**Task prompt:**
Copy the first line of the material below and every later line through the line containing "WEST SILVERTOWN - E16", without any other output.

**Listed entries:**
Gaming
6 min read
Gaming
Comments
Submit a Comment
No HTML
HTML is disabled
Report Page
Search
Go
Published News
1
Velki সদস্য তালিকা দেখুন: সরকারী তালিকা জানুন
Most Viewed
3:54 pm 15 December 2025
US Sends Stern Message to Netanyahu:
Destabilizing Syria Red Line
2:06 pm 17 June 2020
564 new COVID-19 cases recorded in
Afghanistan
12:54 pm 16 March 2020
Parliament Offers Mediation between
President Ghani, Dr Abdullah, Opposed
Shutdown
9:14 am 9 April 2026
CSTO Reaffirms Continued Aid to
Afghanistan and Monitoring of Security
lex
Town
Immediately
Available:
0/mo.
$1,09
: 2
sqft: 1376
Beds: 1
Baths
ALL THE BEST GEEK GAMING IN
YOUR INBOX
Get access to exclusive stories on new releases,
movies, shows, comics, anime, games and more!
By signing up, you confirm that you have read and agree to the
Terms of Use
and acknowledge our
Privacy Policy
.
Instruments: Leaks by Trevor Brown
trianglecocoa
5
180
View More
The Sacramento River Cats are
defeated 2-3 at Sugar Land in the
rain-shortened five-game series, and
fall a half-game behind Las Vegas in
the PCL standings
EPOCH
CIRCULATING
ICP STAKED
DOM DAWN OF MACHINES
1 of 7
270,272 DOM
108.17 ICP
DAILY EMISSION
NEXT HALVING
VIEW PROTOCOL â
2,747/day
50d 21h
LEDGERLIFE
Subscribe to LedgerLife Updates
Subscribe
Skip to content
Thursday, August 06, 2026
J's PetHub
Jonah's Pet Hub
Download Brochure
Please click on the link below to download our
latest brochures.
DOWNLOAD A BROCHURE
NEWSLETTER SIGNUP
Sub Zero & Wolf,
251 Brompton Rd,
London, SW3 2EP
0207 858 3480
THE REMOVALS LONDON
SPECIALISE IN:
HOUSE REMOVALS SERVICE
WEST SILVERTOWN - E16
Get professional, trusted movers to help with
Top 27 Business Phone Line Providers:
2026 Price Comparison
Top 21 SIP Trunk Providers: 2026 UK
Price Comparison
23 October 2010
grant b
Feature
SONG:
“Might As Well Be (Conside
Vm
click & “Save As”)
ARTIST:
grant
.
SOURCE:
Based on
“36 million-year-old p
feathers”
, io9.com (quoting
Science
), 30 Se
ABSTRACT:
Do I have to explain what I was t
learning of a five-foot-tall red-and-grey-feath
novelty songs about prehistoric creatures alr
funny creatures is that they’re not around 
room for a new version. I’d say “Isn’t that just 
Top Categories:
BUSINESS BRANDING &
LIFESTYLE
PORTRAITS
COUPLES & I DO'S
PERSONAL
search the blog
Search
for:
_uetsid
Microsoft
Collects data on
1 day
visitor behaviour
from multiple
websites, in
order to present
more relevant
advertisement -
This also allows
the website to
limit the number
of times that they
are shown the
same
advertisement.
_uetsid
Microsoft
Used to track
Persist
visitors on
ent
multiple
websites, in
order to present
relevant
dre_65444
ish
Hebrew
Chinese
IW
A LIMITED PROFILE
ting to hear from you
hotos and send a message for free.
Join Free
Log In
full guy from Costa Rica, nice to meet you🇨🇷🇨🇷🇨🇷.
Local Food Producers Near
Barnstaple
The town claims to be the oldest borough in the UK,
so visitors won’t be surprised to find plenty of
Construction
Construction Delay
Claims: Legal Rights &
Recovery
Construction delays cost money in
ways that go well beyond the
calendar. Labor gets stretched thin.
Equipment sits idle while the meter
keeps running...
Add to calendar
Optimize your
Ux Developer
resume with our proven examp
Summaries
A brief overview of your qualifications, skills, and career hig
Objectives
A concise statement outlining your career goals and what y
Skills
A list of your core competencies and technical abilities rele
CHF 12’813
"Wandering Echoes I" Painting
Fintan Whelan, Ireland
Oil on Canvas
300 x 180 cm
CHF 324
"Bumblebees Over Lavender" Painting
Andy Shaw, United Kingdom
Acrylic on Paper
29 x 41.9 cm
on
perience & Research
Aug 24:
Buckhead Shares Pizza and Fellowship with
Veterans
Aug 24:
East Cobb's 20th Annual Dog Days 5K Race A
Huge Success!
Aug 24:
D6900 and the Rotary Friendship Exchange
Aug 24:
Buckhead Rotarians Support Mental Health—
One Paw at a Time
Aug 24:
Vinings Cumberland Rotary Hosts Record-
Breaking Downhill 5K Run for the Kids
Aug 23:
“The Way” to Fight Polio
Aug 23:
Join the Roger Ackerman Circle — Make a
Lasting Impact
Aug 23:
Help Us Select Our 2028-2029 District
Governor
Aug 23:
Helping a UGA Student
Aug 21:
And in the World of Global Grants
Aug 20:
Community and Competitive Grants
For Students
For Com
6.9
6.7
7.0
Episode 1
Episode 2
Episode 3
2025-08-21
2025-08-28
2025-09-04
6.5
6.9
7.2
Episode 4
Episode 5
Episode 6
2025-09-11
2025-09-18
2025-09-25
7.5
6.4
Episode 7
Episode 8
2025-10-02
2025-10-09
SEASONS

**Expected output:**
Gaming
6 min read
Gaming
Comments
Submit a Comment
No HTML
HTML is disabled
Report Page
Search
Go
Published News
1
Velki সদস্য তালিকা দেখুন: সরকারী তালিকা জানুন
Most Viewed
3:54 pm 15 December 2025
US Sends Stern Message to Netanyahu:
Destabilizing Syria Red Line
2:06 pm 17 June 2020
564 new COVID-19 cases recorded in
Afghanistan
12:54 pm 16 March 2020
Parliament Offers Mediation between
President Ghani, Dr Abdullah, Opposed
Shutdown
9:14 am 9 April 2026
CSTO Reaffirms Continued Aid to
Afghanistan and Monitoring of Security
lex
Town
Immediately
Available:
0/mo.
$1,09
: 2
sqft: 1376
Beds: 1
Baths
ALL THE BEST GEEK GAMING IN
YOUR INBOX
Get access to exclusive stories on new releases,
movies, shows, comics, anime, games and more!
By signing up, you confirm that you have read and agree to the
Terms of Use
and acknowledge our
Privacy Policy
.
Instruments: Leaks by Trevor Brown
trianglecocoa
5
180
View More
The Sacramento River Cats are
defeated 2-3 at Sugar Land in the
rain-shortened five-game series, and
fall a half-game behind Las Vegas in
the PCL standings
EPOCH
CIRCULATING
ICP STAKED
DOM DAWN OF MACHINES
1 of 7
270,272 DOM
108.17 ICP
DAILY EMISSION
NEXT HALVING
VIEW PROTOCOL â
2,747/day
50d 21h
LEDGERLIFE
Subscribe to LedgerLife Updates
Subscribe
Skip to content
Thursday, August 06, 2026
J's PetHub
Jonah's Pet Hub
Download Brochure
Please click on the link below to download our
latest brochures.
DOWNLOAD A BROCHURE
NEWSLETTER SIGNUP
Sub Zero & Wolf,
251 Brompton Rd,
London, SW3 2EP
0207 858 3480
THE REMOVALS LONDON
SPECIALISE IN:
HOUSE REMOVALS SERVICE
WEST SILVERTOWN - E16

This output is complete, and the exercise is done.